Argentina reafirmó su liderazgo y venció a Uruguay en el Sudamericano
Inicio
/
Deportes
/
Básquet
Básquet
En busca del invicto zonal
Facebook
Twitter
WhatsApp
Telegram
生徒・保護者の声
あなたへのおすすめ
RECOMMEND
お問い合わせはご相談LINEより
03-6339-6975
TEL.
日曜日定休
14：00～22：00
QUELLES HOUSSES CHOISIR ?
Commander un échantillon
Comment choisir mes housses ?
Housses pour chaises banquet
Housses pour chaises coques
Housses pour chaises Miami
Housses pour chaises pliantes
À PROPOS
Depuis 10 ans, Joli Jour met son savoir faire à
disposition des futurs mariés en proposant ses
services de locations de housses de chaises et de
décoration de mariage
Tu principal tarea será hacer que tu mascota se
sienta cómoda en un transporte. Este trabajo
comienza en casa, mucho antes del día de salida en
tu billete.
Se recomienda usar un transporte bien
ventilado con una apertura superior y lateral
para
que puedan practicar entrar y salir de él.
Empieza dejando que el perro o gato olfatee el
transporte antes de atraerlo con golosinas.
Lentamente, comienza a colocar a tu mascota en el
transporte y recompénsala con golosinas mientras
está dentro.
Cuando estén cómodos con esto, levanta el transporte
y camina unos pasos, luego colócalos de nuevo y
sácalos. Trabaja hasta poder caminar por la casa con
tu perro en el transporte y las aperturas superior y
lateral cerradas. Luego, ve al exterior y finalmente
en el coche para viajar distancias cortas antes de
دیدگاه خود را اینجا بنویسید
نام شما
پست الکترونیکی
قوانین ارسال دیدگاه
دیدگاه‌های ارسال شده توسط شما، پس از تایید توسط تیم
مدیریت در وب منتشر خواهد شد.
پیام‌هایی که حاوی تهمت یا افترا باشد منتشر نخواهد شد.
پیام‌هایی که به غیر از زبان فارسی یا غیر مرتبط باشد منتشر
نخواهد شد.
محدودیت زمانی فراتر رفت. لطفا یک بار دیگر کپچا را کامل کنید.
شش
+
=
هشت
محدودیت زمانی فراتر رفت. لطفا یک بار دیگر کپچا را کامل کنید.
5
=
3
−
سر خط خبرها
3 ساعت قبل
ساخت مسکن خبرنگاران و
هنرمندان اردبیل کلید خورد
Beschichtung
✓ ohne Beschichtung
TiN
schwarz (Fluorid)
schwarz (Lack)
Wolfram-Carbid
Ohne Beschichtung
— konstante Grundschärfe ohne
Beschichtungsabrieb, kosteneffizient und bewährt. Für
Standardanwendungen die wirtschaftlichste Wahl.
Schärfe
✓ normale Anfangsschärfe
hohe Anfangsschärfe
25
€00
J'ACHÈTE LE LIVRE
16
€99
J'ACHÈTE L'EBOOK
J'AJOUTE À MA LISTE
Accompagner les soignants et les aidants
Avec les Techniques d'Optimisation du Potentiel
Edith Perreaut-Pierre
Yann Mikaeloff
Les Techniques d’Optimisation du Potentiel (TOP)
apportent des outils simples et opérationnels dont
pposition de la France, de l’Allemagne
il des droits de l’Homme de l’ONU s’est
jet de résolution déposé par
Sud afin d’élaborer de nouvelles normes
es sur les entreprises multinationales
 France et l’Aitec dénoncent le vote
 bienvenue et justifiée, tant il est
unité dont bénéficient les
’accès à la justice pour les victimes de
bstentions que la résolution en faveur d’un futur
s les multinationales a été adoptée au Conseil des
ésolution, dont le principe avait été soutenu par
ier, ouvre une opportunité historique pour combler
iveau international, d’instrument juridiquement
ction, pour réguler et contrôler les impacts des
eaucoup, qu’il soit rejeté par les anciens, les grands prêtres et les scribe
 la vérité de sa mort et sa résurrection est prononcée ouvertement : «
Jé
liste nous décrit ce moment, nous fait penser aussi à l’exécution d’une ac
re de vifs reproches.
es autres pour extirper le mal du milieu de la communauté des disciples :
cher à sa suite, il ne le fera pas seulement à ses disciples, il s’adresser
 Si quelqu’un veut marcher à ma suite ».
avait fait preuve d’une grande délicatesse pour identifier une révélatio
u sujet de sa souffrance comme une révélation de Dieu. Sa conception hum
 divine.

════════════════════

§ What is expected
The required result is an exact repeat of the records above from the line containing "es autres pour" to their final line.

§ Solution
es autres pour extirper le mal du milieu de la communauté des disciples :
cher à sa suite, il ne le fera pas seulement à ses disciples, il s’adresser
 Si quelqu’un veut marcher à ma suite ».
avait fait preuve d’une grande délicatesse pour identifier une révélatio
u sujet de sa souffrance comme une révélation de Dieu. Sa conception hum
 divine.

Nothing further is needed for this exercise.